╭─ DATA RECORDS
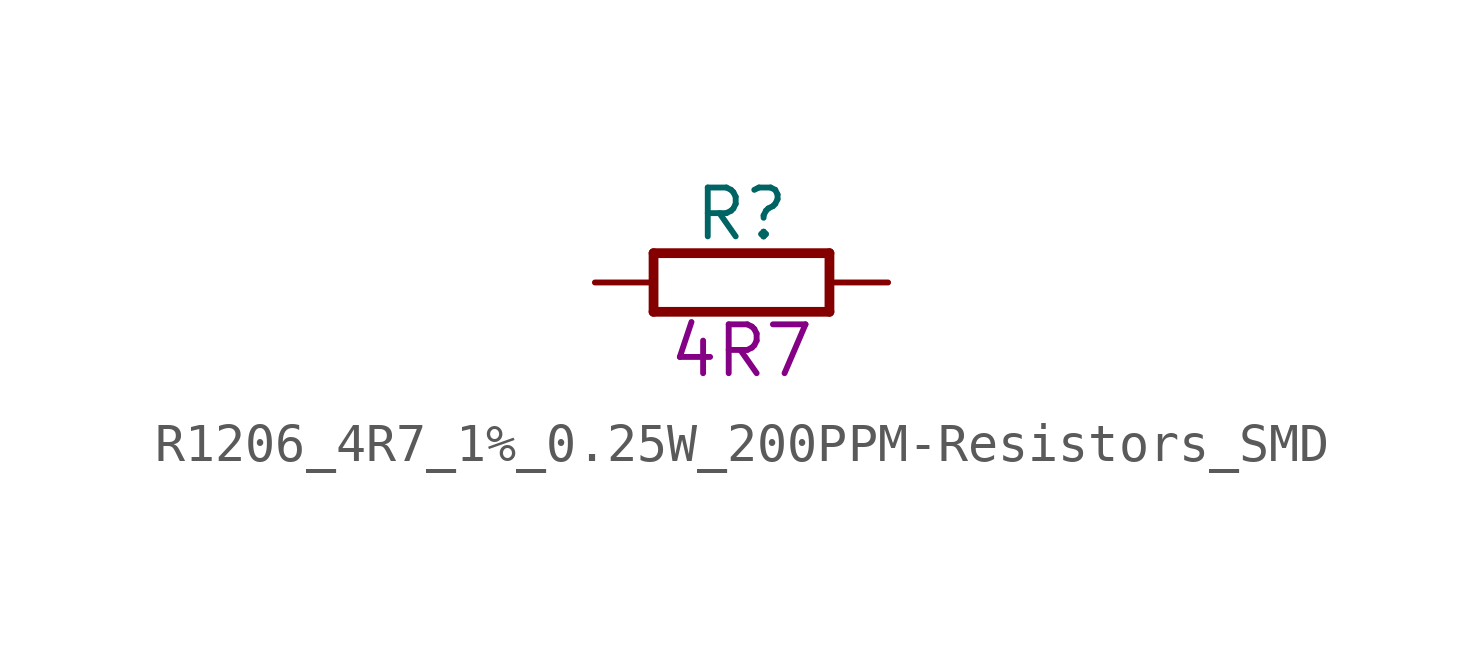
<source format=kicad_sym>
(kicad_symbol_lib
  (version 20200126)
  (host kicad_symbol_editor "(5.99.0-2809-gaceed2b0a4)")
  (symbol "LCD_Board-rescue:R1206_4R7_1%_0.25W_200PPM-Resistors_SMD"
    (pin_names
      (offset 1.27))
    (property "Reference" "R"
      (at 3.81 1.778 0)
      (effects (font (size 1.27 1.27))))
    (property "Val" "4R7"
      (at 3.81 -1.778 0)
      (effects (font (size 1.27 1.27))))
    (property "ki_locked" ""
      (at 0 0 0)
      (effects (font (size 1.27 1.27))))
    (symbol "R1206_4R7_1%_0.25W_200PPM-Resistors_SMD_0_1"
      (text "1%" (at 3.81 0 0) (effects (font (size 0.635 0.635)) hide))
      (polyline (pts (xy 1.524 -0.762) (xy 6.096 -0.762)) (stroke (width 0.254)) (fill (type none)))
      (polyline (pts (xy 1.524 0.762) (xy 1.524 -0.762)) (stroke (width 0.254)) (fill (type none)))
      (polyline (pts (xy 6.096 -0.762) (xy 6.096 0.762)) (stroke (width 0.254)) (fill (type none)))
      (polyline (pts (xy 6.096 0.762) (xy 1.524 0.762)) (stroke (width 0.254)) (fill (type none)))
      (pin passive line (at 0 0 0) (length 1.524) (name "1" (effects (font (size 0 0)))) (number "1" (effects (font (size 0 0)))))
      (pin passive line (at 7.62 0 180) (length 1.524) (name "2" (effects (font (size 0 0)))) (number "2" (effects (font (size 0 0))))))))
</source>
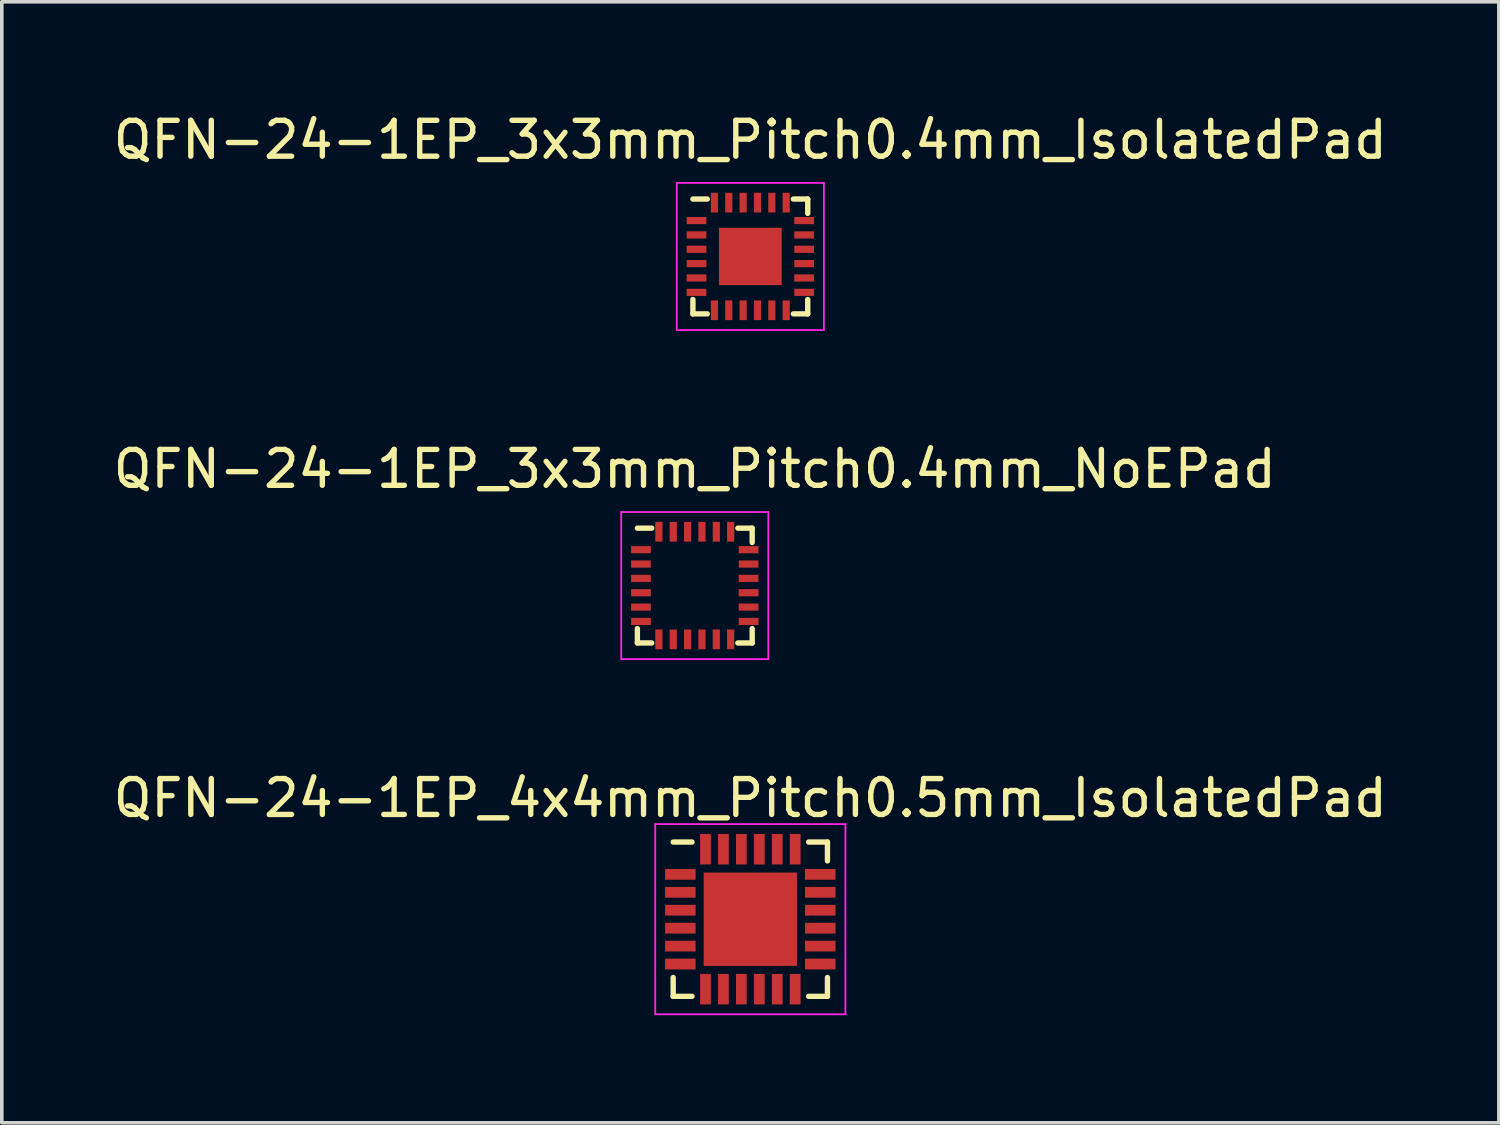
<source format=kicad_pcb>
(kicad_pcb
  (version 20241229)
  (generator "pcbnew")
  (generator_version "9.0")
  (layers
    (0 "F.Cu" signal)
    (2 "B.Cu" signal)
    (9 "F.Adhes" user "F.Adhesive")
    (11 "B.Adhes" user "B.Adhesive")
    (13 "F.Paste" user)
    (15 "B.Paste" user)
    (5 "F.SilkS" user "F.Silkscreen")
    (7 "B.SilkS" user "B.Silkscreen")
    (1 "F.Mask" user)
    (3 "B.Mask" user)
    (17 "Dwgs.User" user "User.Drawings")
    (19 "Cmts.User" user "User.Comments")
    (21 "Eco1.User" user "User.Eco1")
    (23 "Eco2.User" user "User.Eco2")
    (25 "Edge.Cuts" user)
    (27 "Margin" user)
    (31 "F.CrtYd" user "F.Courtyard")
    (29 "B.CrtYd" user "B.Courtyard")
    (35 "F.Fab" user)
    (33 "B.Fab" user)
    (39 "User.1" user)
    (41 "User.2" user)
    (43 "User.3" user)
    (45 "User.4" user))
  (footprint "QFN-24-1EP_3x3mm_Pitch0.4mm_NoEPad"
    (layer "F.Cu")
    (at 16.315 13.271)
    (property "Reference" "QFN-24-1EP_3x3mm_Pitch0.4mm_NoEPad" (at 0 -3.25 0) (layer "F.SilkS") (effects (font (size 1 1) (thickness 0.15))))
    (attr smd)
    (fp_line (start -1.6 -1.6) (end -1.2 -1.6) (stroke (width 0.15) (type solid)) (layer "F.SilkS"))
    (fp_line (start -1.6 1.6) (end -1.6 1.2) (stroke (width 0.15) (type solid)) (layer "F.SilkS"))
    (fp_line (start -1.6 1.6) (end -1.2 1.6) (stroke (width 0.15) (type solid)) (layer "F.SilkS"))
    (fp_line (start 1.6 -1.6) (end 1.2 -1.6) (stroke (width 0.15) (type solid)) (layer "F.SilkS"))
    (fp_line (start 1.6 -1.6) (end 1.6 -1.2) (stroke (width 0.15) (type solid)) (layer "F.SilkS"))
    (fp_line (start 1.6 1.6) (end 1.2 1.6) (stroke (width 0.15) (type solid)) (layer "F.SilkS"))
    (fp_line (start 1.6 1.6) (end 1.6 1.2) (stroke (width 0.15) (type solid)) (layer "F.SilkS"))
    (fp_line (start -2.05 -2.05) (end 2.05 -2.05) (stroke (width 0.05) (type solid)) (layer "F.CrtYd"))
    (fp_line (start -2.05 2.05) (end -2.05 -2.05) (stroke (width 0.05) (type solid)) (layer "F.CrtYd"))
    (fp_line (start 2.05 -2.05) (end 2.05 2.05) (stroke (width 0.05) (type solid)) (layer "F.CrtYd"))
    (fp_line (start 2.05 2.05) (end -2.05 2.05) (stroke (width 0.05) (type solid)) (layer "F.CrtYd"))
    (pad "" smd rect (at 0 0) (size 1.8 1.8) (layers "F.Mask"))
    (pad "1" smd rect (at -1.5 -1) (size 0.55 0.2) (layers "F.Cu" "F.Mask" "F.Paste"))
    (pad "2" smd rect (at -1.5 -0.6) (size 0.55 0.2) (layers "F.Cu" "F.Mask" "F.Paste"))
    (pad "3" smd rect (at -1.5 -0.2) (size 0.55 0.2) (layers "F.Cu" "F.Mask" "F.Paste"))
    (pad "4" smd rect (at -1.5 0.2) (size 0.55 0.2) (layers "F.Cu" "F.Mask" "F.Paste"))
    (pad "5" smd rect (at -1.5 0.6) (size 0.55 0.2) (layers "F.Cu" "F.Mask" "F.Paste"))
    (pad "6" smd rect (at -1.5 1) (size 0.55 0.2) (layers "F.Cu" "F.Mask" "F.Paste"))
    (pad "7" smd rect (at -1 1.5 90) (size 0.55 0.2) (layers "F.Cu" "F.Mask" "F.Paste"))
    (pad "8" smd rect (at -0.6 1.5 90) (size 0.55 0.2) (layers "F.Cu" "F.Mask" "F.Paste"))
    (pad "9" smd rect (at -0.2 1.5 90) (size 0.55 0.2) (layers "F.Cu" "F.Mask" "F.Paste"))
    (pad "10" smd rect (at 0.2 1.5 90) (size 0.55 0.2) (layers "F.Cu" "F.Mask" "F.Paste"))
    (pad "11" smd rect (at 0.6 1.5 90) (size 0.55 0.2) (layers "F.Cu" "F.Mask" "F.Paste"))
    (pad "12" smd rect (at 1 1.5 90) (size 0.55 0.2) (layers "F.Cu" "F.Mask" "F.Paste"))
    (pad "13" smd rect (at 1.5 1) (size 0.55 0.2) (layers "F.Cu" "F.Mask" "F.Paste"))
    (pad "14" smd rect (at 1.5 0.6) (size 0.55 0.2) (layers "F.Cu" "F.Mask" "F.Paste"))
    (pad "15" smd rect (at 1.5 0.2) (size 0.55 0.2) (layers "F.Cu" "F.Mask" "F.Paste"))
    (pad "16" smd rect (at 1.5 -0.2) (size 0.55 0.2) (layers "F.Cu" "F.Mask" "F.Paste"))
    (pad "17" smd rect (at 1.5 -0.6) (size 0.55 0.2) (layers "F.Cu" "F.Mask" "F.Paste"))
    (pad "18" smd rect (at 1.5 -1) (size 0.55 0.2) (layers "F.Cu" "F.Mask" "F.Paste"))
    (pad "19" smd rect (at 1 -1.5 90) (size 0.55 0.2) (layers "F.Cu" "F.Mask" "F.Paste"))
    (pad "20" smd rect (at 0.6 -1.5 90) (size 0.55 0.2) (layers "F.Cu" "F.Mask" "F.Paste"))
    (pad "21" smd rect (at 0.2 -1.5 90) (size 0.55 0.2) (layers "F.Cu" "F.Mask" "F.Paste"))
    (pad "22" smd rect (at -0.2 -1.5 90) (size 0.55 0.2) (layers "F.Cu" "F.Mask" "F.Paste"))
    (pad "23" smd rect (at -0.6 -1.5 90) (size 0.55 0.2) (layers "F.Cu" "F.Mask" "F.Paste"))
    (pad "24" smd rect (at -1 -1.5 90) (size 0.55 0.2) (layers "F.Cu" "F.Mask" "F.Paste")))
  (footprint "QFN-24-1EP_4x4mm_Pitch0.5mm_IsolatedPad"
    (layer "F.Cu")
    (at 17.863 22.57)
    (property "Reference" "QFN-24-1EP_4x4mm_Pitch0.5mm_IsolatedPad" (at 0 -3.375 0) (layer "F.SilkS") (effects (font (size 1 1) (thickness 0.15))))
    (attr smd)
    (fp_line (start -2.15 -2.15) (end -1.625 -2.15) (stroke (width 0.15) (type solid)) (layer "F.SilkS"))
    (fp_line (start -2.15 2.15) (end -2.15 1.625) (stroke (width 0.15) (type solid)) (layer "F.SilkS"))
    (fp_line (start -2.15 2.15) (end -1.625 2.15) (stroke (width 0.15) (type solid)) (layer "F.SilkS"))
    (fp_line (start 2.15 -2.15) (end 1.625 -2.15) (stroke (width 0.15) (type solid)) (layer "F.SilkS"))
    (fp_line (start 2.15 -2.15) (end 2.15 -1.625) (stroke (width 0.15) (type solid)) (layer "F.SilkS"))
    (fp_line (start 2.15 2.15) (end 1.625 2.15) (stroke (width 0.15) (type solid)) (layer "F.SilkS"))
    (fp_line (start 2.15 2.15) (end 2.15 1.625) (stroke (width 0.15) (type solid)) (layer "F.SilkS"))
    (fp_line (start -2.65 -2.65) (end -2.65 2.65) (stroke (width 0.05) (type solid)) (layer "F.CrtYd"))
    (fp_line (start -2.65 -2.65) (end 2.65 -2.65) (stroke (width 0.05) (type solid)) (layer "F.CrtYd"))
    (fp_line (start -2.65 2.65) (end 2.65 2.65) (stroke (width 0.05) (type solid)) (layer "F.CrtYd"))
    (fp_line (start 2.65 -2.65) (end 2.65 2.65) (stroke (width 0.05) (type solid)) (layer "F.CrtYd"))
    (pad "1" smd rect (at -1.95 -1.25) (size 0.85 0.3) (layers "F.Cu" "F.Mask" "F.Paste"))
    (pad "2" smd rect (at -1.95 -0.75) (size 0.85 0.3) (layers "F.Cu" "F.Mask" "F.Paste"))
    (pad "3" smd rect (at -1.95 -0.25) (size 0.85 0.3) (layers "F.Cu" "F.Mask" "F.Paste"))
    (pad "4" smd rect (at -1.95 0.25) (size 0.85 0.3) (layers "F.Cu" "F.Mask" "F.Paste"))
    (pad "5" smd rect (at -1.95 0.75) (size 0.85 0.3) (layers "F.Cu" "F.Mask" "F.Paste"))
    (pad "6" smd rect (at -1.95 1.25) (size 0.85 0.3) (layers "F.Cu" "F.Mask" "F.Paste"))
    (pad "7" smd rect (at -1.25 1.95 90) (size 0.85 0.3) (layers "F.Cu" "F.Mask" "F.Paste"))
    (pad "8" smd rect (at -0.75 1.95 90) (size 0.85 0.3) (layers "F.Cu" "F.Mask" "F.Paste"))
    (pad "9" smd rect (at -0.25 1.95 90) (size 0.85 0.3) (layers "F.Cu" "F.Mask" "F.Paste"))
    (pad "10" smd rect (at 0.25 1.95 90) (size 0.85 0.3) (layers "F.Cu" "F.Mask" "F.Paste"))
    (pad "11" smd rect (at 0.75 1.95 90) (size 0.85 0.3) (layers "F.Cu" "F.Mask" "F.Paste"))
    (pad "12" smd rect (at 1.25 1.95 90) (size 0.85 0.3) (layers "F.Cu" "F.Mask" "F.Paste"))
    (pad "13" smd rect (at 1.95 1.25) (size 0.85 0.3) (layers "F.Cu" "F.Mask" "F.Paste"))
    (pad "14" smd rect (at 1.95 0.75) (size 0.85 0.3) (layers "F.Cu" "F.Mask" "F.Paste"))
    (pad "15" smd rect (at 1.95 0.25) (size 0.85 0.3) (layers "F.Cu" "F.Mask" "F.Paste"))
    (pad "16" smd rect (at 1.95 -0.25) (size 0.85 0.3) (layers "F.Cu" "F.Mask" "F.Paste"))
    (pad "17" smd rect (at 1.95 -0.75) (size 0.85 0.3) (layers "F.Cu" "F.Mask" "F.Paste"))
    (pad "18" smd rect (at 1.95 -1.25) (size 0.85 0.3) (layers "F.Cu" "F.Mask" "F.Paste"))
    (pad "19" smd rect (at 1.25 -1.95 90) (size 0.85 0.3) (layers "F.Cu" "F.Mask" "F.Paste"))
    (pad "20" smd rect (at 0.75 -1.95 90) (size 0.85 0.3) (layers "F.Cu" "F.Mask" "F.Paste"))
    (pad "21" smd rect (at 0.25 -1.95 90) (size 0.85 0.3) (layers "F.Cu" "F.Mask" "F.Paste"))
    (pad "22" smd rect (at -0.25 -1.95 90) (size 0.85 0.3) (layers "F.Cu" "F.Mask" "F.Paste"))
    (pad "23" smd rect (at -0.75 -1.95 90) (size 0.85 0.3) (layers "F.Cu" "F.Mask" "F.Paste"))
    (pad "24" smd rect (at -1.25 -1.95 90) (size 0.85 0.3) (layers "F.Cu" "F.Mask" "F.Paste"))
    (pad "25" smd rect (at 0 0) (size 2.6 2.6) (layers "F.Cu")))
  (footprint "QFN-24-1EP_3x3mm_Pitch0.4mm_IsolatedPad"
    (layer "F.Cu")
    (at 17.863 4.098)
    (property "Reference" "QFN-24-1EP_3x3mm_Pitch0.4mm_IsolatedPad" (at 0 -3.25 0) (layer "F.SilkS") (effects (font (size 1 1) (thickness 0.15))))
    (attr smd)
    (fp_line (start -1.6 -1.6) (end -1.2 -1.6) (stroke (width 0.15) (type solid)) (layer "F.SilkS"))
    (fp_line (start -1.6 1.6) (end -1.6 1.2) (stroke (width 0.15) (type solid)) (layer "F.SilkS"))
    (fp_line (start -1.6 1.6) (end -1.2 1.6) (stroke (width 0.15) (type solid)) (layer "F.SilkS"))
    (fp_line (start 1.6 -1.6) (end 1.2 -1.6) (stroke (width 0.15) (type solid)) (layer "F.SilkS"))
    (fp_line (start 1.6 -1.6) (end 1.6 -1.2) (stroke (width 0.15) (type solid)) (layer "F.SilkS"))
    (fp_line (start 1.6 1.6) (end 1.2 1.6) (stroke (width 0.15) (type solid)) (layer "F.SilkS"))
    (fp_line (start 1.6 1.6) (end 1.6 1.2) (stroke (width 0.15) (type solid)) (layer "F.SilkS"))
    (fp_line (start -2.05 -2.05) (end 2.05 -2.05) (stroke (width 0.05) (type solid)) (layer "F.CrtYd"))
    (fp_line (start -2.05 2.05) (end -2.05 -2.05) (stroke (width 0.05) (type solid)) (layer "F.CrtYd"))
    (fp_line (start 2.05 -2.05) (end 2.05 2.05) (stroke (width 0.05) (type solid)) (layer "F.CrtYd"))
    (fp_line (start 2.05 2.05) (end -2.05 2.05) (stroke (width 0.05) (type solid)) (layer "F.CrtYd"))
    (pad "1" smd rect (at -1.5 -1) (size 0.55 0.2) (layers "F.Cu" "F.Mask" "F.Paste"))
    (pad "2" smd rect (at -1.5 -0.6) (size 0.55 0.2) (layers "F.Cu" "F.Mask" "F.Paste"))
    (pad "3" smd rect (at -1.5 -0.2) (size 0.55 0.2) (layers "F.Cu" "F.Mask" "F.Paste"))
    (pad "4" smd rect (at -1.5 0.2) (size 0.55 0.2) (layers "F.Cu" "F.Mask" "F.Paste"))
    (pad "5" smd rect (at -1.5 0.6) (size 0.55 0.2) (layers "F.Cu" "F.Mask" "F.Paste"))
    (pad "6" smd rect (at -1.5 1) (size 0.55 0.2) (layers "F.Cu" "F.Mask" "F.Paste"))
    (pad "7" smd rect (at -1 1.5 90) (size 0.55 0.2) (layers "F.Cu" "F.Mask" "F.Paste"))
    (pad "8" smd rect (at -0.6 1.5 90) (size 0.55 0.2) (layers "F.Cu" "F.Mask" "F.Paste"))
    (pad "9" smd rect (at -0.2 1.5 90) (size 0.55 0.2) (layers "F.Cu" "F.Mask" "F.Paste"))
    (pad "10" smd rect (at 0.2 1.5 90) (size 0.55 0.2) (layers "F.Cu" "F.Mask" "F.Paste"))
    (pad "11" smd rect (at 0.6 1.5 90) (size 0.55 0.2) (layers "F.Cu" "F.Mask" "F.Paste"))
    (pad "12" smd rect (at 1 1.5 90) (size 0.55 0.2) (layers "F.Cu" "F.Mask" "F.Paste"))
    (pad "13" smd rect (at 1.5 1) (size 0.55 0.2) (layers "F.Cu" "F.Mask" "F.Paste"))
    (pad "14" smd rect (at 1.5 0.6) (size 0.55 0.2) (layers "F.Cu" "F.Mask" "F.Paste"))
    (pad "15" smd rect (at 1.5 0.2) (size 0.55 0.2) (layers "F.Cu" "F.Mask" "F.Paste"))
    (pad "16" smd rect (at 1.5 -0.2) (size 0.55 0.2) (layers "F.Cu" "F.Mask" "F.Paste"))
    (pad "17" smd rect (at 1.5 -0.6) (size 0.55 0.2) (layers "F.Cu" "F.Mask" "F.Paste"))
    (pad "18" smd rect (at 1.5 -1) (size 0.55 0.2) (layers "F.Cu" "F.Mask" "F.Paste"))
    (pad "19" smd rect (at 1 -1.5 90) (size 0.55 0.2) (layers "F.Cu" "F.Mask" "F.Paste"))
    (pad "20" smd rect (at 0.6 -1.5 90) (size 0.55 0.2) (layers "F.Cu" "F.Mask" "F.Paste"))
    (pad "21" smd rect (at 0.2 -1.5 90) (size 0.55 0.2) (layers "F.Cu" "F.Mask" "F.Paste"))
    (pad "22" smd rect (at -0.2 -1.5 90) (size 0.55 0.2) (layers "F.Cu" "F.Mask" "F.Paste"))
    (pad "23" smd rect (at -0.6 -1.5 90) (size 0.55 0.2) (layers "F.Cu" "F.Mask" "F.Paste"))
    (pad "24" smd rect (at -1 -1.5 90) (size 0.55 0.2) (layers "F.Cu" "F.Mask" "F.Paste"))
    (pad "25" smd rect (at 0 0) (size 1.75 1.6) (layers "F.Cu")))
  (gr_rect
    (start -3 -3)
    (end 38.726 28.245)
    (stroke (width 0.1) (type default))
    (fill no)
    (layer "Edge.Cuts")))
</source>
╰─
• TASK TO CARRY OUT:
For the listing above, say how many lines hold the string "polyline". Give only that number.

• ANSWER TO THIS TASK:
4